Марьян уже привык к репертуару Щедроня; его это особенно не шокировало, а сегодня даже было приятно. Общество этого человека с грубыми манерами действовало, как алкоголь, как крепкая невкусная водка с запахом сивушного масла, но способствующая более быстрыми смелым реакциям. К тому же Щедронь специально с ним разговаривал в такой манере, как бы умышленно стараясь быть вульгарным.
— Я не видел сегодня пани Ванду, потому что не был в «Колхиде».
— Нервы? — повернулся к нему Щедронь.
— Вероятно.
— Ну и растяпа же вы, пан Дзевановский. Поссорились с ней?.. Ох, научил бы я вас, как следует обходиться с женщинами. Научил бы… если бы сам умел.
Он рассмеялся своим сухим, неискренним смехом и воскликнул:
— Их нужно знать!
Дзевановский знал, что Щедронь снова начнет говорить о жене, и не ошибся.
— Например, Ванда, — нахмурил брови Щедронь, — Ванда с ее фальшью — ничто. Конгломерат случайностей. Трещотка. В ней не найдется ни одной вертикальной линии, потому что она — желатин, такая, как в пробирке, где выращиваются бактерии.
— Пан Станислав, — откликнулся Марьян, — вы лучше и дольше знаете Ванду.
— Конечно, — с презрительной улыбкой ответил Щедронь.
— И… извините меня… и вы любите ее?
— Это может показаться странным, но это соответствует истине на все сто процентов.
— Так почему же вы прощаете, почему? Я как раз пришел поучиться у вас чему-нибудь. Так скажите мне вы, нормальный, здоровый человек, объясните, пожалуйста, что такое любовь?
Щедронь снял очки и широко открыл глаза:
— Вы что, пан Дзевановский, рехнулись, черт возьми? Я должен дать вам новое определение любви? Зачем вам это?.. И кто вам сказал, ваша светлость, что я здоров?
— У меня сложилось такое впечатление. Я, разумеется, говорю о психике.
— Чепуха! Человек, вырвавшийся из своей естественной среды, не может быть здоровым. Может быть, вы хотели найти во мне так называемый «крестьянский ум»?.. Ха-ха-ха!.. Вы ошиблись адресом.

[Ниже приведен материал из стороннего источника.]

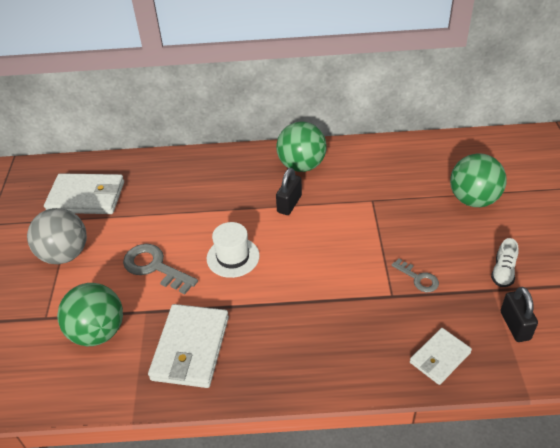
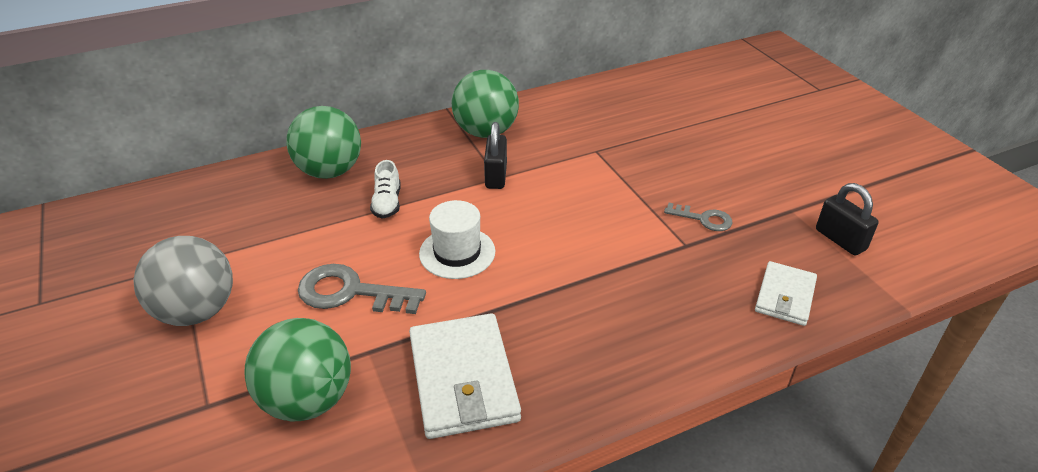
camera: 25 degrees left, 5 degrees down
(86, 197) = (194, 230): white wallet -> none
(473, 199) = (709, 126): green ball -> green ball (330, 171)
(503, 272) = (790, 189): white shoe -> white shoe (387, 203)

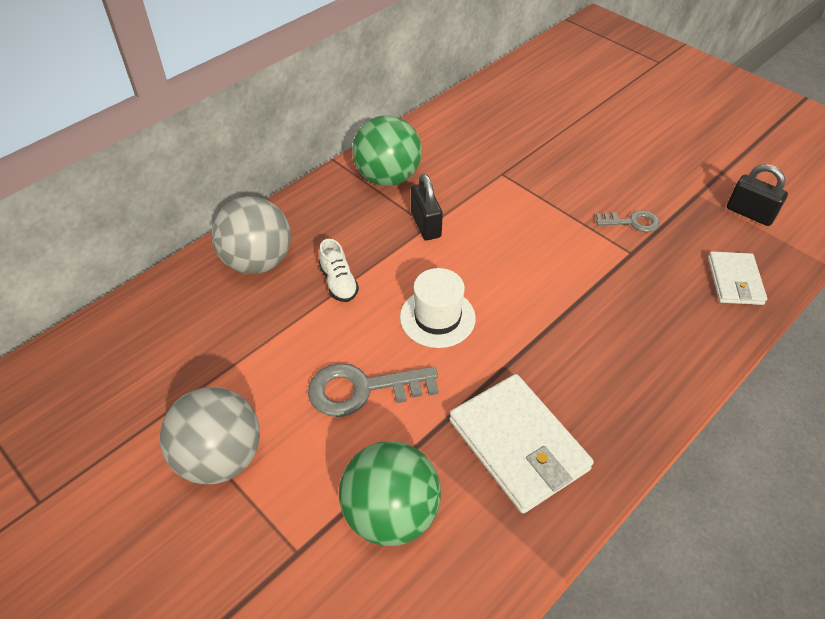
camera: 20 degrees left, 10 degrees up
(330, 171) = (258, 261): green ball -> grey ball

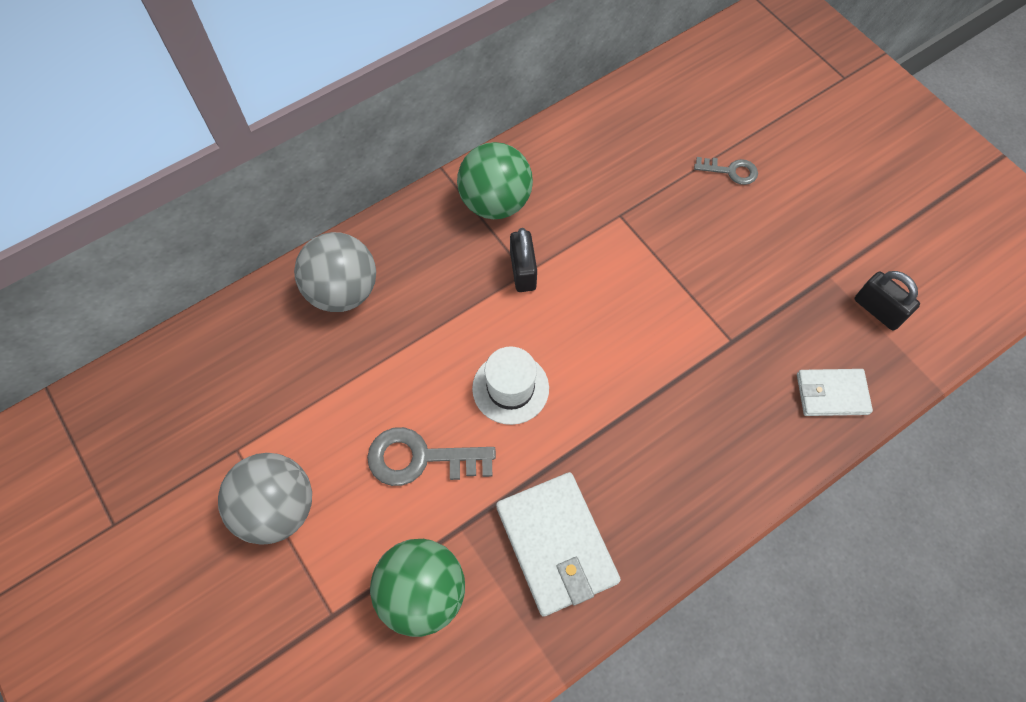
camera: 10 degrees right, 15 degrees up
(338, 282) = (420, 330): white shoe -> none
(632, 222) = (745, 302): grey key -> grey key (731, 171)
(735, 281) = (831, 394): white wallet -> white wallet turned 75 degrees clockwise

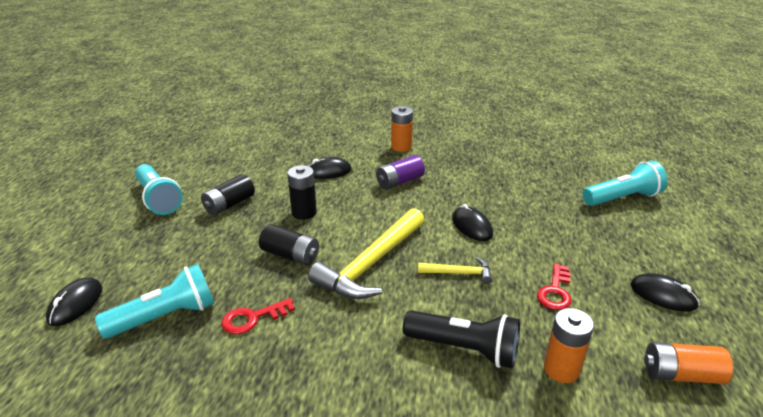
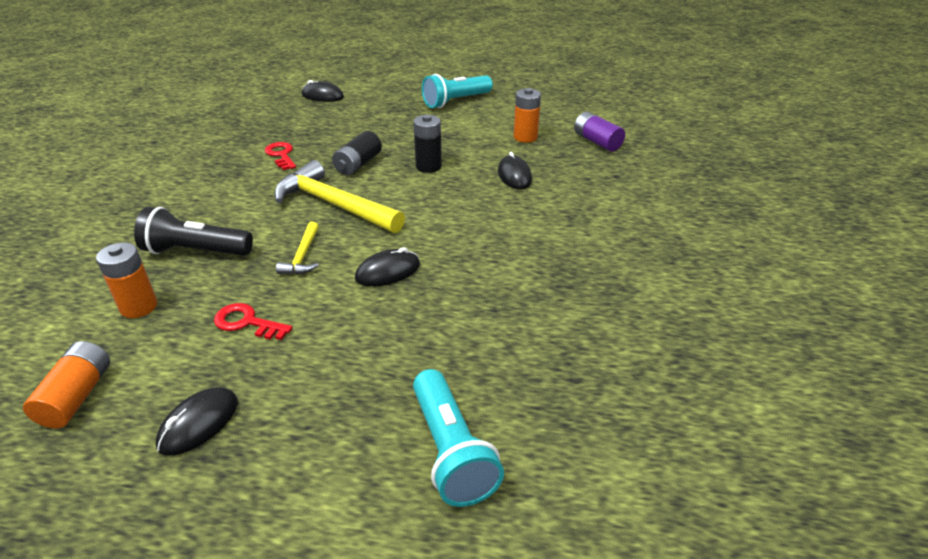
camera: 90 degrees right, 5 degrees up
(165, 317) = (297, 125): turquoise flashlight -> none
(229, 205) = (445, 131): black battery -> none
(399, 182) = (494, 223): purple battery -> purple battery (597, 142)
(401, 147) = (591, 225): orange battery -> orange battery (525, 137)
(464, 349) = (196, 251): black flashlight -> black flashlight turned 75 degrees clockwise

Он выветрился, а новый я не приобрел. Можно быть хамом, сыном хама, внуком хама, можно сохранить страусовый желудок и стальную волю, но нельзя нормальную психику вынести из хаты и сторожки на паркеты и ковры, в «неабсорбирующее пространство». Нужно расстаться со здоровой нормальной психикой.